▶ **REQUIRED WORK**: Rewrite every line of the listing below, changing each occurrence of "common name" to "vernacular name" and leaving everything else unchanged.

--- DATA TO USE ---

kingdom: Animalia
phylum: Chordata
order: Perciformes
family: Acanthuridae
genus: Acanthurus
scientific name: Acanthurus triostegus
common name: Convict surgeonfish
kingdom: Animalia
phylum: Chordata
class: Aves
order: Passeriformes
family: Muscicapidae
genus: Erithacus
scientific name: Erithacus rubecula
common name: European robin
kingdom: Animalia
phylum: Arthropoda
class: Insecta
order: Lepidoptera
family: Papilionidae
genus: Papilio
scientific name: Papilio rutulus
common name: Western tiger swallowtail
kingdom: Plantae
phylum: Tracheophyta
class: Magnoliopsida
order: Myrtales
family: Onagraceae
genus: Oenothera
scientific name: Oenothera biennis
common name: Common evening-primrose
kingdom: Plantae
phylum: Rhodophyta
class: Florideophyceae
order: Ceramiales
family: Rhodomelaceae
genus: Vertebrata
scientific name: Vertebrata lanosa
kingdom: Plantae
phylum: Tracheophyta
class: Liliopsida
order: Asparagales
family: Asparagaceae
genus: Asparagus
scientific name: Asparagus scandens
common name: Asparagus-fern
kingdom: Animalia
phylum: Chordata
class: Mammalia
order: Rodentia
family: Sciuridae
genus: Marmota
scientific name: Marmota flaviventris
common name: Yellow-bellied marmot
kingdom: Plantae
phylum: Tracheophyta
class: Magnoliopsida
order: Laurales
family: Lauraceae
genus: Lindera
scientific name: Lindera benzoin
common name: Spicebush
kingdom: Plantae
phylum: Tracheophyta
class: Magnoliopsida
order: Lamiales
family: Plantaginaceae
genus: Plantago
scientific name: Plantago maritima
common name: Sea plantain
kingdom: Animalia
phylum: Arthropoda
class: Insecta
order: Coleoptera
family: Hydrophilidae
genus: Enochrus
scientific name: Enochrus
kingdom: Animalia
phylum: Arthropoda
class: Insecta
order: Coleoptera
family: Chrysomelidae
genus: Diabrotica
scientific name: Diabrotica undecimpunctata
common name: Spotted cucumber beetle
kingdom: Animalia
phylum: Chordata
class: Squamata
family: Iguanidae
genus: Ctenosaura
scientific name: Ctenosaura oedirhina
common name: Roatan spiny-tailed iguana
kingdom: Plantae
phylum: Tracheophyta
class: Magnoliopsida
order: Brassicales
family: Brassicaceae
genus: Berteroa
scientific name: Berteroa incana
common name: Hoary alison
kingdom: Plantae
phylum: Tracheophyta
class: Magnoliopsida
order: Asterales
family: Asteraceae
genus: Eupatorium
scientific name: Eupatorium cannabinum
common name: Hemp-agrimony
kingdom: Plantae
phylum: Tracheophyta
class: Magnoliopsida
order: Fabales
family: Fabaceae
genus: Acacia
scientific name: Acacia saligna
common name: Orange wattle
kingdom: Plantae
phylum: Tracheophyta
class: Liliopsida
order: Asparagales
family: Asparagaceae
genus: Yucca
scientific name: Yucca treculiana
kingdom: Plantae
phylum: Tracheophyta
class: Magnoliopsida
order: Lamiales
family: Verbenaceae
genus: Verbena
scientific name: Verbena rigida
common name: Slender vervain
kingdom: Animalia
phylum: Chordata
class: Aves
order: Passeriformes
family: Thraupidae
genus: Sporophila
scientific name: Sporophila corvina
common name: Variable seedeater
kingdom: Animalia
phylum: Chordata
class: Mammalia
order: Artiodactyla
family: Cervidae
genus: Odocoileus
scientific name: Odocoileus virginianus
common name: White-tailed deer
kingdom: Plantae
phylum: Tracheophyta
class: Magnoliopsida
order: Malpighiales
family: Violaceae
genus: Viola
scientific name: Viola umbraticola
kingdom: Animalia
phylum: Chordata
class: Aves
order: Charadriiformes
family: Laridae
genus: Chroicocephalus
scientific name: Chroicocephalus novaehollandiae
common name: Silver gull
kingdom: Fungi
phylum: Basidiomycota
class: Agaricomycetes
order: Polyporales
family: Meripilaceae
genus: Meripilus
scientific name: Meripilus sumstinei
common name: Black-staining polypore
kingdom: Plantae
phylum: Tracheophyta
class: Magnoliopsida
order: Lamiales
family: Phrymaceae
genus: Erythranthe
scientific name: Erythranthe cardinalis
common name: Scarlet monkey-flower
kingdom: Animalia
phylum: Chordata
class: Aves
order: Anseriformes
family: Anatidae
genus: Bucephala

---

▶ **THE ANSWER**:
kingdom: Animalia
phylum: Chordata
order: Perciformes
family: Acanthuridae
genus: Acanthurus
scientific name: Acanthurus triostegus
vernacular name: Convict surgeonfish
kingdom: Animalia
phylum: Chordata
class: Aves
order: Passeriformes
family: Muscicapidae
genus: Erithacus
scientific name: Erithacus rubecula
vernacular name: European robin
kingdom: Animalia
phylum: Arthropoda
class: Insecta
order: Lepidoptera
family: Papilionidae
genus: Papilio
scientific name: Papilio rutulus
vernacular name: Western tiger swallowtail
kingdom: Plantae
phylum: Tracheophyta
class: Magnoliopsida
order: Myrtales
family: Onagraceae
genus: Oenothera
scientific name: Oenothera biennis
vernacular name: Common evening-primrose
kingdom: Plantae
phylum: Rhodophyta
class: Florideophyceae
order: Ceramiales
family: Rhodomelaceae
genus: Vertebrata
scientific name: Vertebrata lanosa
kingdom: Plantae
phylum: Tracheophyta
class: Liliopsida
order: Asparagales
family: Asparagaceae
genus: Asparagus
scientific name: Asparagus scandens
vernacular name: Asparagus-fern
kingdom: Animalia
phylum: Chordata
class: Mammalia
order: Rodentia
family: Sciuridae
genus: Marmota
scientific name: Marmota flaviventris
vernacular name: Yellow-bellied marmot
kingdom: Plantae
phylum: Tracheophyta
class: Magnoliopsida
order: Laurales
family: Lauraceae
genus: Lindera
scientific name: Lindera benzoin
vernacular name: Spicebush
kingdom: Plantae
phylum: Tracheophyta
class: Magnoliopsida
order: Lamiales
family: Plantaginaceae
genus: Plantago
scientific name: Plantago maritima
vernacular name: Sea plantain
kingdom: Animalia
phylum: Arthropoda
class: Insecta
order: Coleoptera
family: Hydrophilidae
genus: Enochrus
scientific name: Enochrus
kingdom: Animalia
phylum: Arthropoda
class: Insecta
order: Coleoptera
family: Chrysomelidae
genus: Diabrotica
scientific name: Diabrotica undecimpunctata
vernacular name: Spotted cucumber beetle
kingdom: Animalia
phylum: Chordata
class: Squamata
family: Iguanidae
genus: Ctenosaura
scientific name: Ctenosaura oedirhina
vernacular name: Roatan spiny-tailed iguana
kingdom: Plantae
phylum: Tracheophyta
class: Magnoliopsida
order: Brassicales
family: Brassicaceae
genus: Berteroa
scientific name: Berteroa incana
vernacular name: Hoary alison
kingdom: Plantae
phylum: Tracheophyta
class: Magnoliopsida
order: Asterales
family: Asteraceae
genus: Eupatorium
scientific name: Eupatorium cannabinum
vernacular name: Hemp-agrimony
kingdom: Plantae
phylum: Tracheophyta
class: Magnoliopsida
order: Fabales
family: Fabaceae
genus: Acacia
scientific name: Acacia saligna
vernacular name: Orange wattle
kingdom: Plantae
phylum: Tracheophyta
class: Liliopsida
order: Asparagales
family: Asparagaceae
genus: Yucca
scientific name: Yucca treculiana
kingdom: Plantae
phylum: Tracheophyta
class: Magnoliopsida
order: Lamiales
family: Verbenaceae
genus: Verbena
scientific name: Verbena rigida
vernacular name: Slender vervain
kingdom: Animalia
phylum: Chordata
class: Aves
order: Passeriformes
family: Thraupidae
genus: Sporophila
scientific name: Sporophila corvina
vernacular name: Variable seedeater
kingdom: Animalia
phylum: Chordata
class: Mammalia
order: Artiodactyla
family: Cervidae
genus: Odocoileus
scientific name: Odocoileus virginianus
vernacular name: White-tailed deer
kingdom: Plantae
phylum: Tracheophyta
class: Magnoliopsida
order: Malpighiales
family: Violaceae
genus: Viola
scientific name: Viola umbraticola
kingdom: Animalia
phylum: Chordata
class: Aves
order: Charadriiformes
family: Laridae
genus: Chroicocephalus
scientific name: Chroicocephalus novaehollandiae
vernacular name: Silver gull
kingdom: Fungi
phylum: Basidiomycota
class: Agaricomycetes
order: Polyporales
family: Meripilaceae
genus: Meripilus
scientific name: Meripilus sumstinei
vernacular name: Black-staining polypore
kingdom: Plantae
phylum: Tracheophyta
class: Magnoliopsida
order: Lamiales
family: Phrymaceae
genus: Erythranthe
scientific name: Erythranthe cardinalis
vernacular name: Scarlet monkey-flower
kingdom: Animalia
phylum: Chordata
class: Aves
order: Anseriformes
family: Anatidae
genus: Bucephala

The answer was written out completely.